Los directores Mike Lerner y Maxim Pozdorovkines lo dejan claro desde el principio: esto es un grito contra Putin y el patriarca ortodoxo Cirilo, una protesta en imágenes contra la desproporcionada reacción de la justicia rusa al condenar a dos años de cárcel a tres miembros de Pussy Riot por interpretar una performance, una «plegaria punk», en la catedral ortodoxa más importante del país. El documental termina con la liberación de solo una de ellas, aunque, como es sabido, luego fueron absueltas las otras dos.
Pero quizá lo más interesante del documental no esté en el discurso central, sino en los márgenes. Primero: la propia existencia de la película y su repercusión (ganó en Sundance y estuvo preseleccionada para los Oscar) dejan muy claro lo mal que han manejado el caso los dirigentes rusos. Quizá sea el efecto de tantos años protegidos y aislados por el telón de acero, pero es como si no conocieran la existencia de internet o conceptos como la globalización.

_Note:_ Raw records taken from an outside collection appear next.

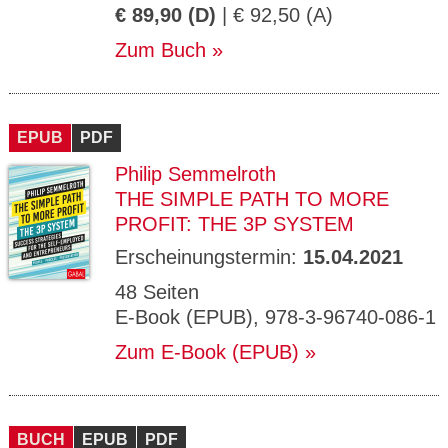
€ 89,90 (D)
| € 92,50 (A)
Zum Buch
EPUB
PDF
Philip Semmelroth
THE SIMPLE PATH TO MORE
PROFIT: THE 3P SYSTEM
Erscheinungstermin:
15.04.2021
48 Seiten
E-Book (EPUB), 978-3-96740-086-1
Zum E-Book (EPUB)
BUCH
EPUB
PDF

Segundo: el punk sigue vivo. No en Occidente, claro, incorporado desde hace años al sistema, pero sí en otras latitudes. Como se desprende del documental, el caso de las Pussy Riot pone de manifiesto que, en países como Rusia, la actitud punk sigue resultando tremendamente eficaz como arma de agitación política y social. Blasfemar en una canción continúa siendo trasgresor y provocador. Ofende a muchos. Al gobierno y a la Iglesia, pero también al pueblo -a la madre de una de las activistas- poco acostumbrado a este tipo de irreverencias y desafíos a la autoridad.
Y tercero: resulta curioso (y hasta divertido) comprobar cómo los directores, a pesar de su intención de (re)tratar a las tres activistas por igual, son incapaces de escapar al influjo de Nadezhda Tolokonnikova, de no sentirse atraídos por el magnetismo y el carisma que desprende la “guapa de las Pussy Riot”. Si fuera una actriz la llamaríamos “robaplanos” o que “la cámara la quiere”. ¿Ha nacido una estrella de la militancia política? 7.